# [WHAT YOU ARE ASKED TO DO]
Reproduce precisely the lines of the listing below, starting with the line that contains "ring pip: (324, 1503)" and stopping after the line that contains "thumb ip: (379, 1480)"; include nothing else.

# [TASK INPUT]

----

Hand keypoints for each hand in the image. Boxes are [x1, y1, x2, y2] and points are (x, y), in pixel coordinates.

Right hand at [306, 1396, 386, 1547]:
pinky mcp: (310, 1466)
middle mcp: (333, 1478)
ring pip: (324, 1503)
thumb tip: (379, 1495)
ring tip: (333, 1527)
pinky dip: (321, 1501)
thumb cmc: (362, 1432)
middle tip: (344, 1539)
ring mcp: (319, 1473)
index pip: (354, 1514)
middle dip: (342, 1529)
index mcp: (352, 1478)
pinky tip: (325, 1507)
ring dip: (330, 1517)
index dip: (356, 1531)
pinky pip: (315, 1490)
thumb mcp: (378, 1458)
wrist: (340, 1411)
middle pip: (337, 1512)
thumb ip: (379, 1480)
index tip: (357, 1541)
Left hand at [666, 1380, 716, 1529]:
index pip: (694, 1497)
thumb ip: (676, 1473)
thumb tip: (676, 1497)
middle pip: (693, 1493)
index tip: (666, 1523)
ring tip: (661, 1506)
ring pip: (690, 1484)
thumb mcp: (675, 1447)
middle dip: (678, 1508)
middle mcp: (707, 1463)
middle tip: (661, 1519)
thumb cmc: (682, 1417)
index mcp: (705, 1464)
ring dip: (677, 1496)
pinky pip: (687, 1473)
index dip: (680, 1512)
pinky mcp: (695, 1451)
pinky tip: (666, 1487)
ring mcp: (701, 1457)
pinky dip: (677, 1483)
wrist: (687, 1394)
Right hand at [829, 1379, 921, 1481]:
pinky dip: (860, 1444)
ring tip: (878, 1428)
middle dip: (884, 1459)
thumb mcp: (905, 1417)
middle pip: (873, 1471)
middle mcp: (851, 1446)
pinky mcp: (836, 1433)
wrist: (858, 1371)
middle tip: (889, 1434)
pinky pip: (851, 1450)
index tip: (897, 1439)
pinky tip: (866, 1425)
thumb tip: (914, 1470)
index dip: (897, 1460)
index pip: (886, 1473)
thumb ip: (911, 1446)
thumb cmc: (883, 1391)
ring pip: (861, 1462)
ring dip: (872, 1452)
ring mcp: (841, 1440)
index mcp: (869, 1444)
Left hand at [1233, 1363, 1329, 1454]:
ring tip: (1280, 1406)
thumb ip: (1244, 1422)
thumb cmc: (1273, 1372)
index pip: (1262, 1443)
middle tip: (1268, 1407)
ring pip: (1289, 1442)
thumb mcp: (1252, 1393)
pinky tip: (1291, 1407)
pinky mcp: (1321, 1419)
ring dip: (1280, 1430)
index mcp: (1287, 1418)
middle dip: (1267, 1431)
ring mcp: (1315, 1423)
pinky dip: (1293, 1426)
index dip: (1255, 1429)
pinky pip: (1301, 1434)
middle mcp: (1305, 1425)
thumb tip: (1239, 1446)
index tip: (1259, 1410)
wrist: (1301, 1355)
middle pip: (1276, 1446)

----

# [RESULT BELOW]
ring pip: (324, 1503)
thumb tip: (379, 1495)
ring tip: (333, 1527)
pinky dip: (321, 1501)
thumb cmc: (362, 1432)
middle tip: (344, 1539)
ring mcp: (319, 1473)
index pip: (354, 1514)
middle dip: (342, 1529)
index mcp: (352, 1478)
pinky tip: (325, 1507)
ring dip: (330, 1517)
index dip: (356, 1531)
pinky pip: (315, 1490)
thumb mcp: (378, 1458)
wrist: (340, 1411)
middle pip: (337, 1512)
thumb ip: (379, 1480)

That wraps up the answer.